**VOS CONSIGNES:**
Recopiez mot pour mot le passage de l’extrait ci-dessous sur l’arrêt Iggillis, en commençant par « Où l’arrêt Iggillis » et en allant jusqu’à « lien de dépendance. » inclusivement.

**EXTRAIT DE PAGE:**
La Cour a statué que le fait de se prévaloir exagérément du privilège d’intérêt commun dans le contexte d’opérations commerciales est une pratique courante qui crée un potentiel d’abus, surtout dans le secteur des opérations de fusion-acquisition de grande valeur. De plus, protéger le privilège d’intérêt commun consultatif favorise les litiges et la non-conformité aux lois en vigueur en permettant de réaliser des opérations à risque élevé et en protégeant des communications qui pourraient démontrer qu’il y a eu illégalité. La Cour a, semble-t-il, accepté l’allégation de l’ARC selon laquelle le privilège d’intérêt commun consultatif dans le contexte d’opérations commerciales est généralement invoqué par des parties ayant des intentions douteuses. La Cour estimait que ces plans d’évitement fiscal bénéficiaient grandement du privilège d’intérêt commun, sans pour autant procurer des avantages économiques ou sociaux significatifs à la société.

Suivant cette analyse, la Cour a conclu que le privilège d’intérêt commun consultatif ne pouvait en l’occurrence protéger le document contre sa divulgation à l’ARC. La Cour a distingué la cause Pitney Bowes qui traitait de la représentation conjointe de clients de la cause Iggillis qui traitait plutôt du privilège d’intérêt commun d’avocats alliés invoqué par des parties distinctes. La Cour est allée cependant plus loin en affirmant que la Cour fédérale dans Pitney Bowes avait appliqué une jurisprudence erronée qui s’appuyait sur le « faux » raisonnement politique selon lequel ce privilège favorisait les opérations commerciales et qui ne donnait pas une interprétation adéquate de la loi.

Où l’arrêt Iggillis nous mène-t-il ?

L’arrêt Iggillis est en appel devant la Cour d’appel fédérale. Cependant, avant que la Cour d’appel fédérale n’en décide, le statut du privilège d’intérêt commun consultatif, couramment accepté par le passé dans le contexte d’opérations commerciales, est maintenant très incertain. Cette décision limite grandement la capacité des parties à échanger des documents protégés dans le cadre d’une opération d’acquisition ou d’autres ententes commerciales entre des parties sans lien de dépendance.

**DONNÉES FOURNIES:**
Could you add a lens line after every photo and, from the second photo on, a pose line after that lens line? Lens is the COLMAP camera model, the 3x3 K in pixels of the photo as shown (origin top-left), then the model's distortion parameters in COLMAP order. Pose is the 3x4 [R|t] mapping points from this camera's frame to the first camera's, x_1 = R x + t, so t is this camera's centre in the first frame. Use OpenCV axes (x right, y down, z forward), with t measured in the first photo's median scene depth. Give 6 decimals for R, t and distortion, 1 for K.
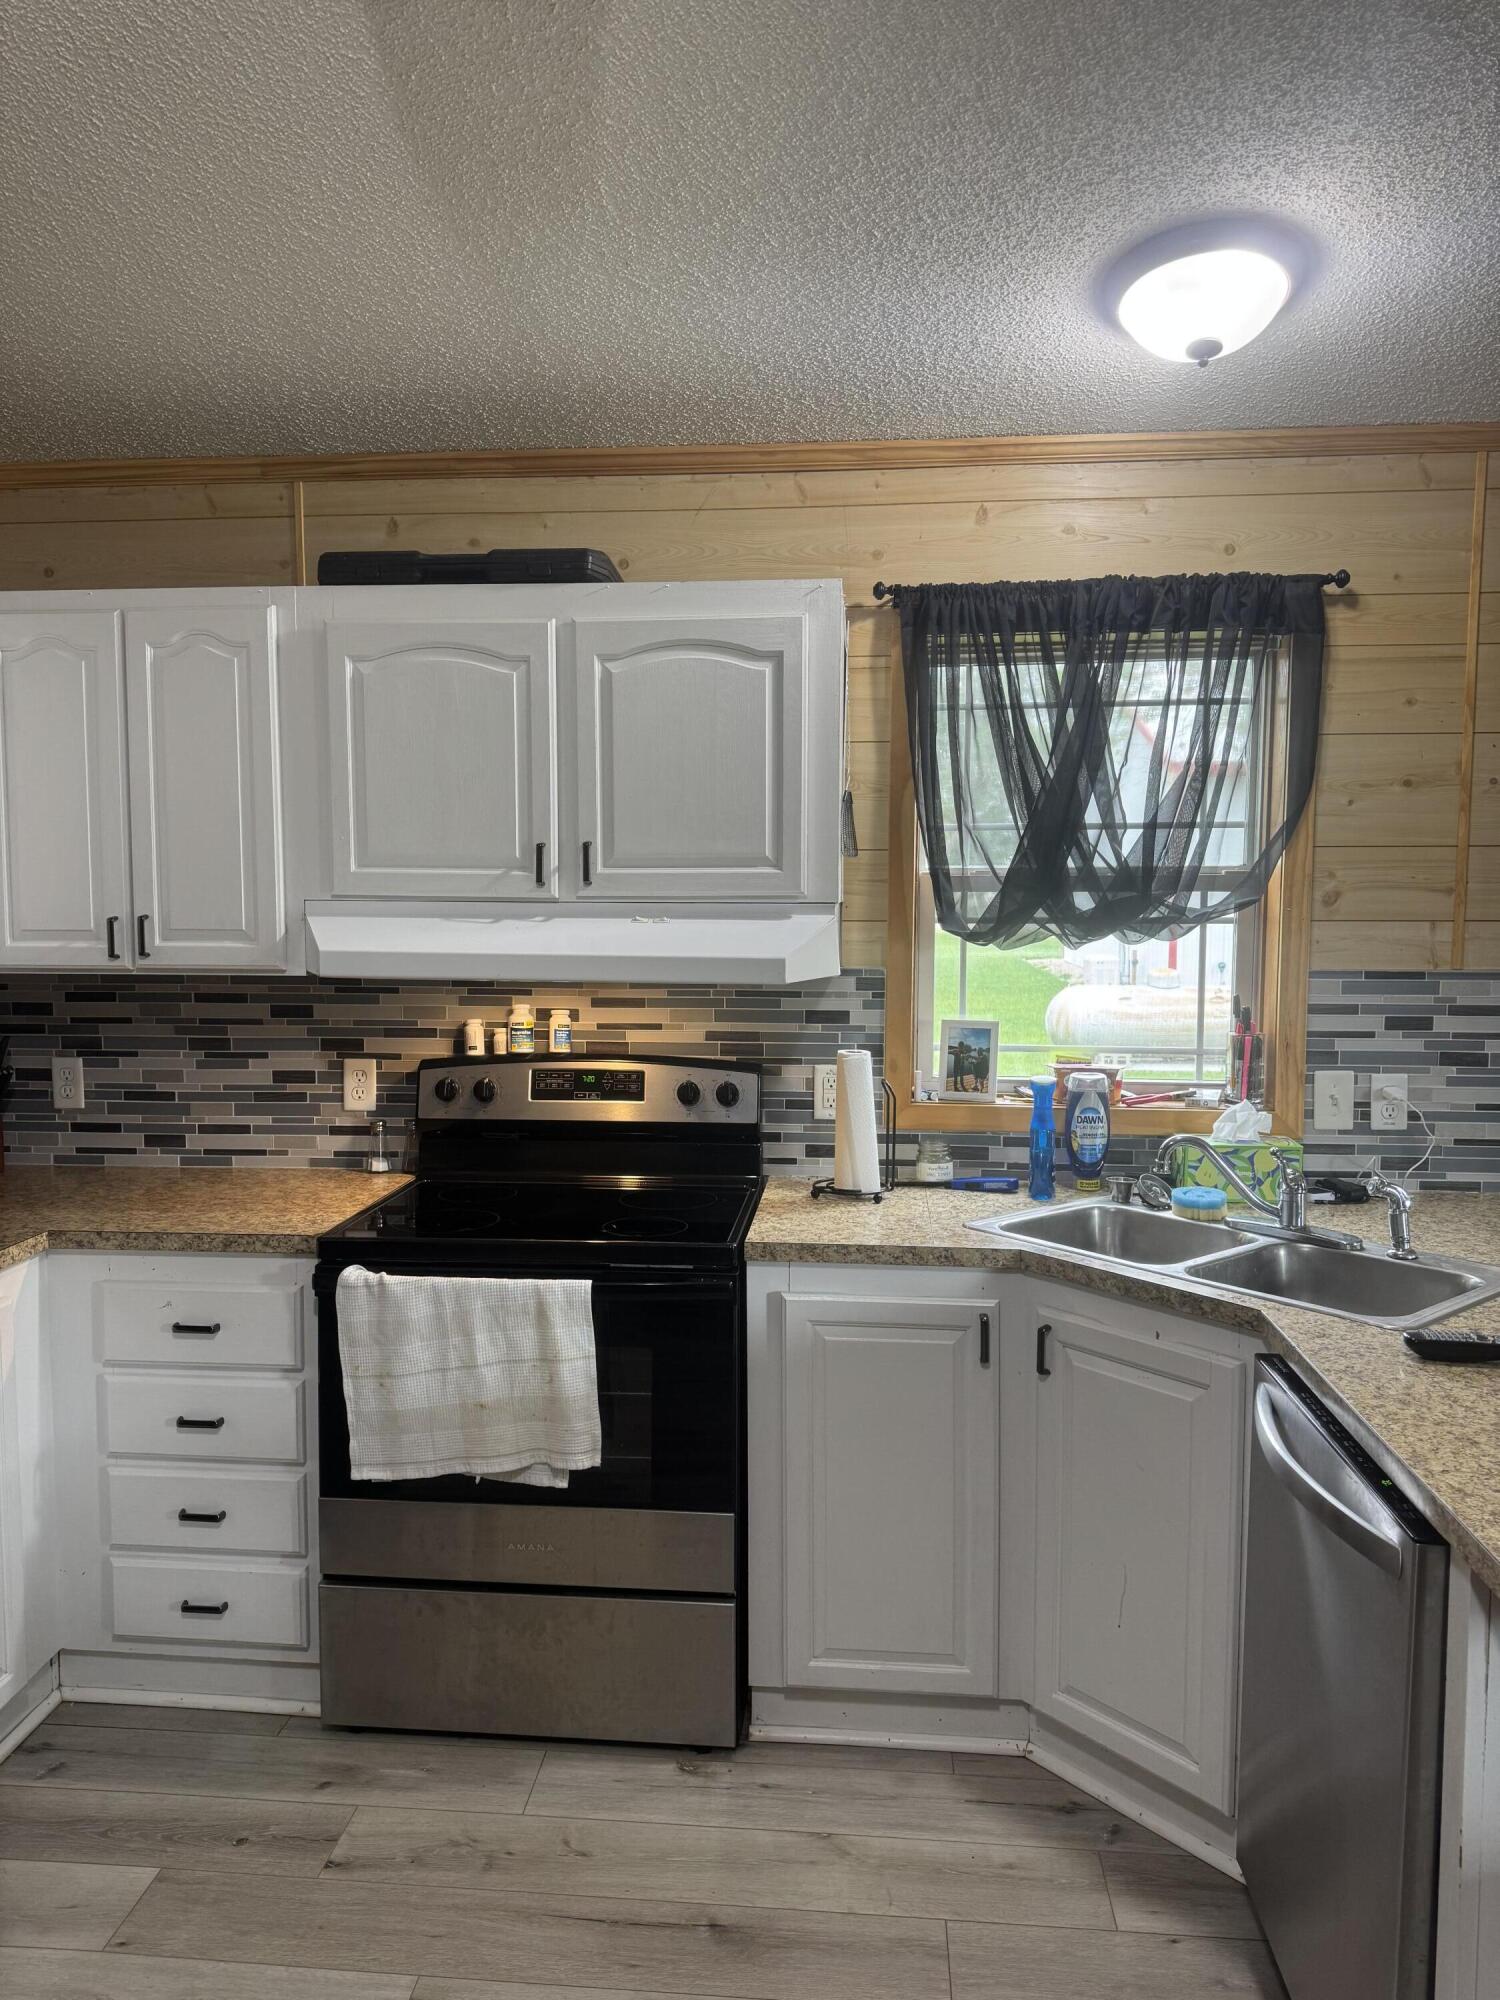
lens RADIAL K [[1372.8, 0, 750.0], [0, 1372.8, 1000.0], [0, 0, 1]] dist [0.115308, -0.150568]
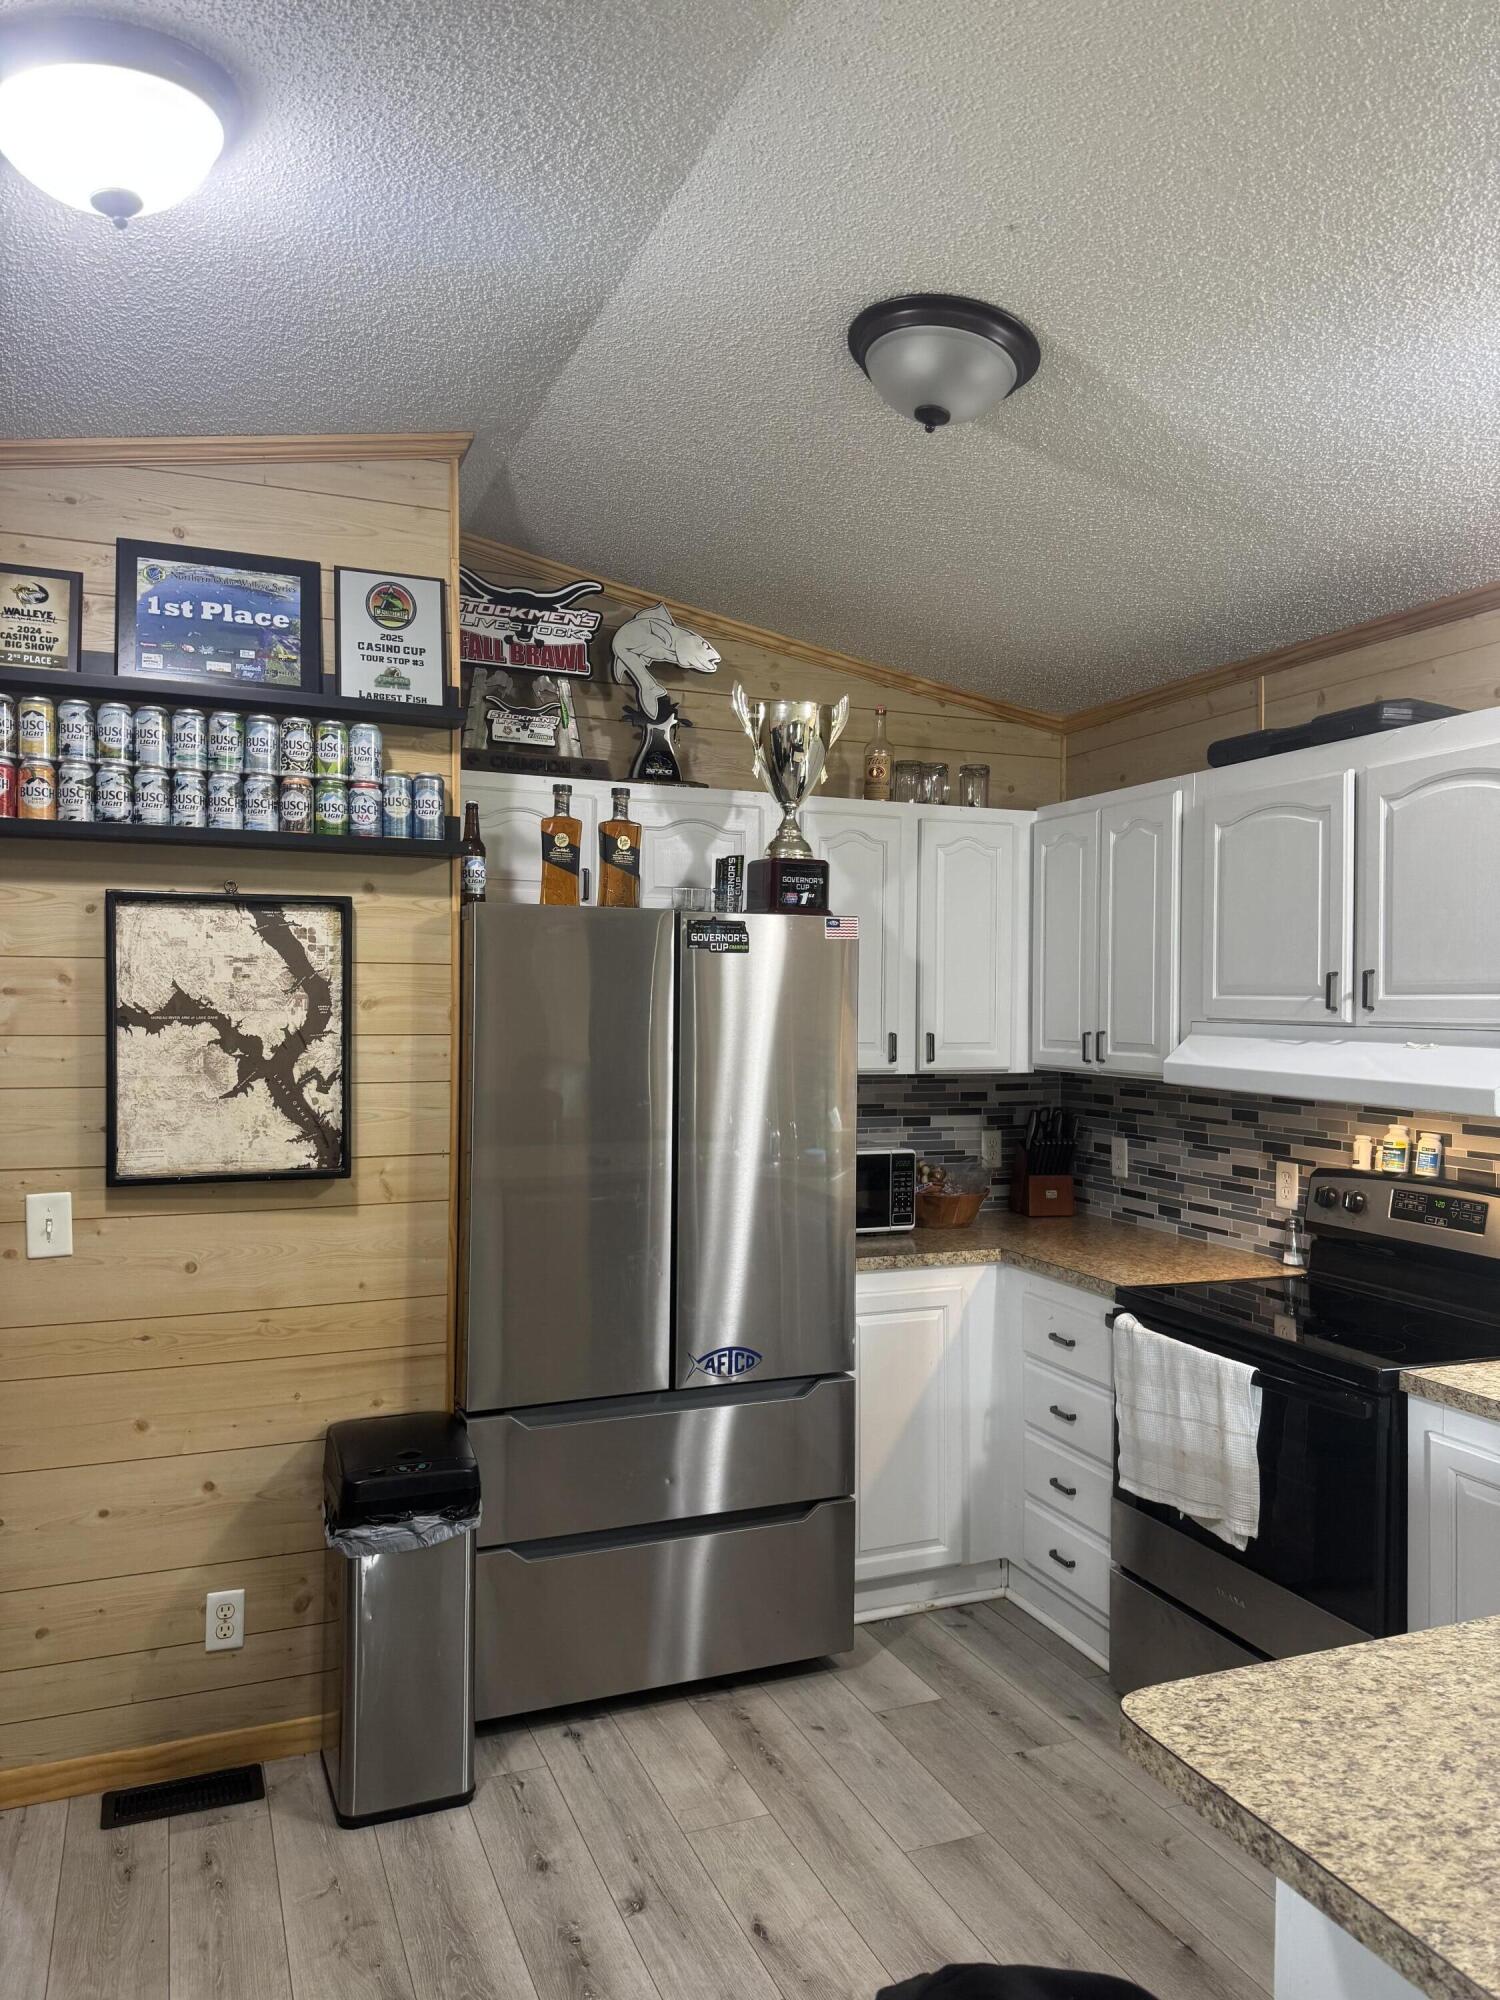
lens RADIAL K [[1372.8, 0, 750.0], [0, 1372.8, 1000.0], [0, 0, 1]] dist [0.115308, -0.150568]
pose [[0.473072, 0.003130, -0.881018, 0.571826], [-0.075469, 0.996462, -0.036984, -0.015929], [0.877786, 0.083986, 0.471634, 0.075243]]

**VOTRE RÉPONSE:**
Où l’arrêt Iggillis nous mène-t-il ?

L’arrêt Iggillis est en appel devant la Cour d’appel fédérale. Cependant, avant que la Cour d’appel fédérale n’en décide, le statut du privilège d’intérêt commun consultatif, couramment accepté par le passé dans le contexte d’opérations commerciales, est maintenant très incertain. Cette décision limite grandement la capacité des parties à échanger des documents protégés dans le cadre d’une opération d’acquisition ou d’autres ententes commerciales entre des parties sans lien de dépendance.